I realized someone had already submitted that node a few days ago & my copy was a duplicate 😅. Then I deciced to use the web editor exclusively for a few edits to earn enough credit and eventually unlock OSMAnd’s live update feature (It’s a paid feature otherwise). Turns out bandwidth is costly & unlike Google’s servers not everyone has the same kind of resources. But, hey I got it after a few edits! Which totally makes sense. Or I could have solely relied on the web-front end (but that would be a pain) 🤔
I was confused at first. It doesn’t have to be. I suggest you start your mapping journey with StreetComplete
Go for a short walk, log into your account, and start answering questions. It’s sort of like catching Pokémon, but actually useful rather than wasting time. It’s one of the quickest-ways to make edits. You can install all these apps from the PlayStore, should you want to.
As Sahil says: “it gamifies the whole data addition part by asking questions on missing nodes in your local area”.
Here are the F-Droid links!
Upgrades people, upgrades!
If you want something light, there’s Organic Maps
Best suited for Navigation rather than editing. The interface is buttery smooth. I use this app when I’m going on walks or cycling in my neighbourhood.
Track your workout
Whether you’re going for a marathon, or strolling by, OSMAnd features a ‘Trip Recording’ plugin that can be used to umm well — record your trips. Combine this with a workout and if you’re interested in analysing things you can figure out how you’re performing overtime. There’s probably an app on F-Droid for that.
Keep in mind all of this is offline, exportable & extensible!
Cell Tower scanning
As I’d mentioned before, just like WiFi APs, Cell Phone Towers can help fix your geolocation. You can associate cell towers with their geolocation co-ordinates. Google, Mozilla, Apple already do this. Mozilla is fine, but seems like these days they’re too loyal to Google (IIRC they now use Google’s location services for Firefox). I suggest using — OpenCellID, or use all of them if you don’t mind going online!

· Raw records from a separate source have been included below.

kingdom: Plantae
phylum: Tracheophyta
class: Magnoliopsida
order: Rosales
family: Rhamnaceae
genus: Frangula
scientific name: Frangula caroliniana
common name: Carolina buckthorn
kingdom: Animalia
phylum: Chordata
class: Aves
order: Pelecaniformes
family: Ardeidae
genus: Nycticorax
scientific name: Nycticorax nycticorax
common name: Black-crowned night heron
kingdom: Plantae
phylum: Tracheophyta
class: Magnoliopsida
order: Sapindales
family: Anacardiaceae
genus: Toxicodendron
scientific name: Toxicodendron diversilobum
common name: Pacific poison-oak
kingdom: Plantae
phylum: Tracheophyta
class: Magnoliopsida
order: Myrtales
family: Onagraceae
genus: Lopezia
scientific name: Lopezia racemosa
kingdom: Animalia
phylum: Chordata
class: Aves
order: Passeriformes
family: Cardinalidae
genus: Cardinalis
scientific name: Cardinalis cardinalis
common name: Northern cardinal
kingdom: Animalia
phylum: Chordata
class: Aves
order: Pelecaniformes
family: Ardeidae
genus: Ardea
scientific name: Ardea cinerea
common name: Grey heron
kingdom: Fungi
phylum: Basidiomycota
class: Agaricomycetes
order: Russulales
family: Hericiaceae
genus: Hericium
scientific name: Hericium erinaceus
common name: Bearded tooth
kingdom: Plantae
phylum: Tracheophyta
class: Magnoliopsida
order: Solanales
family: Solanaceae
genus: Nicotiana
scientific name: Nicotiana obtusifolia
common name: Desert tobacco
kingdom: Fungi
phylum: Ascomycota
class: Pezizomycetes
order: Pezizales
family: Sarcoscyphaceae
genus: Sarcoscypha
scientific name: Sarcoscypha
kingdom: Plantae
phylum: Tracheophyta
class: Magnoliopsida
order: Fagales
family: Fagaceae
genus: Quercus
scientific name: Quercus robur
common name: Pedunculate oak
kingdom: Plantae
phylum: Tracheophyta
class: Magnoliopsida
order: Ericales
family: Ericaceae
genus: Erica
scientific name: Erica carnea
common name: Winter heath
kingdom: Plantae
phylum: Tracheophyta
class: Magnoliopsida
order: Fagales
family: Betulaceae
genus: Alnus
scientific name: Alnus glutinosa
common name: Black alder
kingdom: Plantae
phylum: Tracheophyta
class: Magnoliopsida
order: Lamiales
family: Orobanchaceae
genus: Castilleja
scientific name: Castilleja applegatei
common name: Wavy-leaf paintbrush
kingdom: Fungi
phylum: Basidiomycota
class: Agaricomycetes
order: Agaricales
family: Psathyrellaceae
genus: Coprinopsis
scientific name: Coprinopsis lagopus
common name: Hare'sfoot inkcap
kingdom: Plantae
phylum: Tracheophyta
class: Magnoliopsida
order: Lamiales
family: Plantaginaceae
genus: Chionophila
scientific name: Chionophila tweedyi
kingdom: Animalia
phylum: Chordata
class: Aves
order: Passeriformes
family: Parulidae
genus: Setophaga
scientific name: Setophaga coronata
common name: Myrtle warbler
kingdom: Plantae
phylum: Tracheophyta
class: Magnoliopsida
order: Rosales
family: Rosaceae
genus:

But how do you contribute back?
Just enable it & forget it. It’ll populate the map with tiny blue dots, each representing a cell tower your phone has made contact with. Don’t forget to upload your collected tower data, and there’s no need to use your token, you can submit data anonymously.
After going through this process. I’ve been exposed to so many different ways how cell phones can be used to track you, I mean just look at sheer number of cell towers that can accurately track you, if not already!
Also unfortunately after I turned 18, I can’t always keep my phone on ‘airplane mode’ like I used to. I need cellular access to receive normal unencrypted calls, OTP SMSs from banks & such. I guess it’s just the way it is.
P.S. I still prefer VoIP calls.
Join me in contributing to OpenStreetMap, one node at a time!
If you have free time, map some places around your neighbourhood.